Der Mannheimer Historiker Dr. Tim Müller war eingeladen, um vor dem Hintergrund der Staatsgründung vor 75 Jahren zu sprechen: Das Grundgesetz der Bundesrepublik Deutschland, die zweite deutsche Demokratie, wurde genau vier Jahre nach der Kapitulation des Deutschen Reiches und dem Zusammenbruch des nationalsozialistischen Regimes am 8. Mai 1949 verabschiedet und am 23. Mai verkündet.

Müller erinnerte in seinem Vortrag an die Demokratiewerdung und skizzierte die großen Entwicklungslinien seit der ersten Beratung der vier Mütter und 61 Väter des Grundgesetzes am 1. September 1948. Von vornherein wurde die Menschenwürde, die sich dann auch im Artikel 1 niederschlug, gemeinsam mit den darauf aufbauenden Grundrechten in den Mittelpunkt gerückt. Dies stellte eine Selbstverpflichtung dar, die für diese Demokratie von Anfang an da war und an der sich die Realität immer wieder, auch heute, orientieren, messen und kritisieren lassen müsse.

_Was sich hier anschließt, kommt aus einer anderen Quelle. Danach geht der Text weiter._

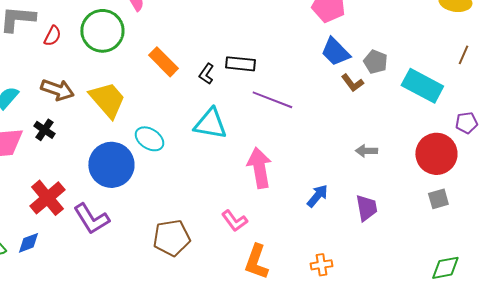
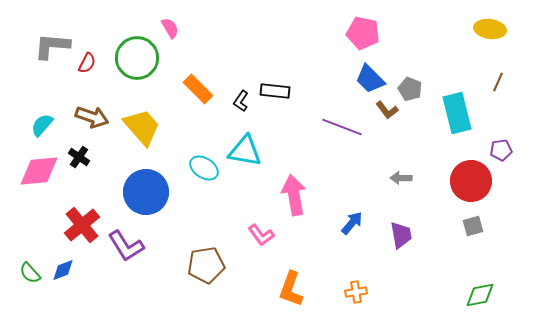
cyan rectangle: (422, 86) -> (457, 113), turned 48
purple line: (272, 100) -> (342, 127), moved
cyan ellipse: (149, 139) -> (204, 168), moved
pink L-shape: (234, 221) -> (261, 235), moved

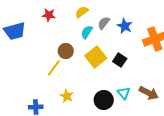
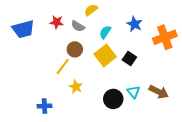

Eine Verfassung allein stelle noch keine Demokratie dar und es gab in der politischen Praxis im Schatten des Kalten Krieges und unter Aufsicht der alliierten Siegermächte viel zu lernen. Demokratie werde letzten Endes von Menschen gemacht. Und ging der Vortrag von der Ideengeschichte in die Praxis über: Demnach benötige Demokratie Konflikte, welche einer weiteren wichtigen Zutat – dem Bürgersinn – nicht entgegenstehen: Bürger fragen demnach nicht lediglich, was der Staat für sie tut, sondern bringen sich aktiv in Politik und Zivilgesellschaft ein.

Als weiteren Erfolgsfaktor der bundesdeutschen Demokratie benannte Müller die Erinnerungskultur, die die eigene Geschichte von Vernichtungskrieg und Völkermord als Teil der demokratischen Kultur angenommen hat und aufarbeitet. Dies steuere viel zur Begründung der Menschenwürde als Alltagswert bei. Erinnerungsarbeit lokaler Initiativen, Gedenk- und Dokumentationsstätten, die oftmals auch individuelle Schicksale in den Blick nehmen, benannte er als Bastion der Menschenwürde.   

Müllers Appell lautete: „Wir alle wissen, wenn die Menschenwürde angetastet wird. Wenn es nicht mehr Recht und Ordnung oder was auch immer ist, was im politischen Konflikt verhandelt wird, sondern wenn die Würde von Menschen verletzt wird, wenn sie entwertet werden. Wir spüren es sofort. In der Politik wie im Alltag. Und im Alltag ist unser Mut gefragt. Mut, Zivilcourage, Eintreten für die Menschenwürde – das ist von jedem von uns gelebte Demokratie.“

Veranstaltung mit guter Tradition

Inzwischen hat die Veranstaltung am Tag der Deutschen Einheit eine gute Tradition: Nachdem in den vergangenen Jahren bereits der syrisch-palästinensische „Pianist aus den Trümmern“ Aeham Ahmad, Gábor Lengyel, Rabbiner der Liberalen Jüdischen Gemeinde Hannover, oder der Niedersächsische Minister für Wissenschaft und Kultur, Falko Mohrs, in der Dokumentationsstätte Gnadenkirche Tidofeld zu Gast waren, folgte in diesem Jahr der Mannheimer Historiker Dr. Tim B. Müller der Einladung in die Dokumentationsstätte Gnadenkirche Tidofeld.